In nineteen fifty nine when I was ten years old my mother took me and my sister to Hawaii for the summer. I found out years later that she never told my father before she left. He came home from work one day and we were gone. She did this three or four times while we were growing up. She would just take off and not tell my father where she was going. However she would always come back before school started. I’m not quite sure what this was all about. Maybe she found out about one of his many infelicities. Maybe it was putting him on notice to shape up. I really don’t know the reason for the separations but when we came back he really appreciated her more than ever.
Maybe she was like her grandfather (not the one who sexual abused her) and just had a wandering soul.
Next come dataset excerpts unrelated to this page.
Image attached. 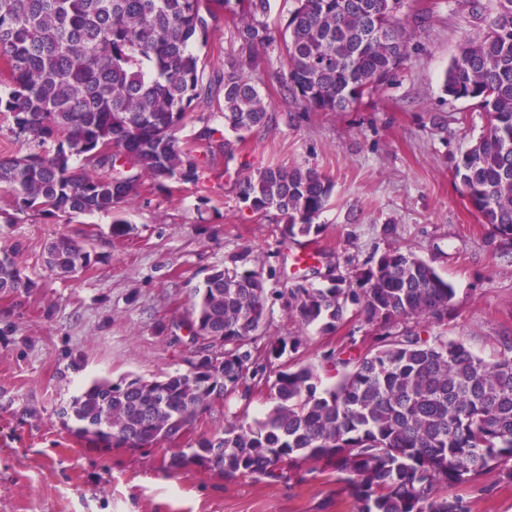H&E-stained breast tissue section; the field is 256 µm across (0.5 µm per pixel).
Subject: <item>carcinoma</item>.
<instances>
[{
  "instance_id": "carcinoma-1",
  "label": "carcinoma",
  "mask_w": 512,
  "mask_h": 512,
  "mask_svg": "<svg viewBox=\"0 0 512 512\" xmlns=\"http://www.w3.org/2000/svg\"><path fill=\"white\" fill-rule=\"evenodd\" d=\"M235 6H230V2ZM488 12L486 31L467 38L445 73L455 99L478 102L487 125L458 159L454 178L475 211L512 244V0H468ZM285 33L270 28V0H0V113L28 144L0 156V191L20 212L44 216L112 213L144 185L198 183L234 158L246 135L267 125L271 103L247 74L278 44L287 63L283 96L313 112H345L409 57L407 0H293ZM235 29L240 55L207 69L198 48L211 33ZM222 101L209 115L195 109ZM234 134L211 126V115ZM199 124L194 155L178 130ZM240 194L257 213L277 211L289 238L318 235L314 220L333 185L301 166L269 165L244 176ZM48 248L64 273L91 266L88 247L72 238ZM214 268L195 291L185 327L208 372L152 380H99L63 415L93 449L141 448L170 439L211 404L252 379L270 406L251 424L234 418L221 435L172 457L171 469L211 455L229 479H287L313 458L336 473L356 512H471L467 490L481 475L512 482V332L499 336L501 356L488 362L445 336L422 337L425 322H443L454 288L426 260L393 247L326 288L298 283L288 309L304 328L336 330L349 307L385 328L354 355L341 349L321 365L269 370L258 363L266 317L260 272ZM29 287L0 248V294ZM335 373L322 390L319 369Z\"/></svg>"
}]
</instances>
He would take off for months during the great depression and never tell anyone. Not even his wife. Sometimes he just wouldn’t come home from work. Instead he would hop a freight train out town. One day on one of his rare visits back home, the noon whistle blow. He came home for supper, as was the custom in many small Midwest towns back then. He told his wife “I’m not working for those guys anymore after today, they’re all a bunch of idiots.” After his meal he went back to work digging a well.
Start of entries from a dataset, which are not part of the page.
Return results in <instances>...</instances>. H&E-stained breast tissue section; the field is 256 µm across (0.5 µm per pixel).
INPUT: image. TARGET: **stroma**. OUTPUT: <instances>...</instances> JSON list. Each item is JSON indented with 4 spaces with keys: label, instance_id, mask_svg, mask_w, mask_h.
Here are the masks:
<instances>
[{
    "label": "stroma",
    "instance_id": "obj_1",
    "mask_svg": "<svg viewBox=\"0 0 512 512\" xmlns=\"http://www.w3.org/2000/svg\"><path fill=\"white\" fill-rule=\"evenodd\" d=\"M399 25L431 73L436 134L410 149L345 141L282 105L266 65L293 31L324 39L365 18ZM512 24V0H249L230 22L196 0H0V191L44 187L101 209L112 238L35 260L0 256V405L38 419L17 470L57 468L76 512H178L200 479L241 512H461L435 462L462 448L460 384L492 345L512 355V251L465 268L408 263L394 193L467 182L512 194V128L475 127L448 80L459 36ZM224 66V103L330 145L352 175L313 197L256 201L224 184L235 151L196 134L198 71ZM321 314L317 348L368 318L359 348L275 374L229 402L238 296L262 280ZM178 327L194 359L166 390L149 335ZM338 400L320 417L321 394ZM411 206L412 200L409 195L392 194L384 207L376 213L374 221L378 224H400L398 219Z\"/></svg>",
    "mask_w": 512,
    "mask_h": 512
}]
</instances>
My great grandfather didn’t come home that evening and he didn’t hop a freight train out of town either. That afternoon he was at the bottom of a twenty foot well digging out the muck and smoking a cigarette. There was a small gas pump running on the top of the hole that was pumping out the water that was seeping in. One of the guys he was working for, did however turn out to be an idiot, because he accidently kick a can full of gas into the hole. No more freight trains for gramps. He was burned to a crisp. His wondering days were over.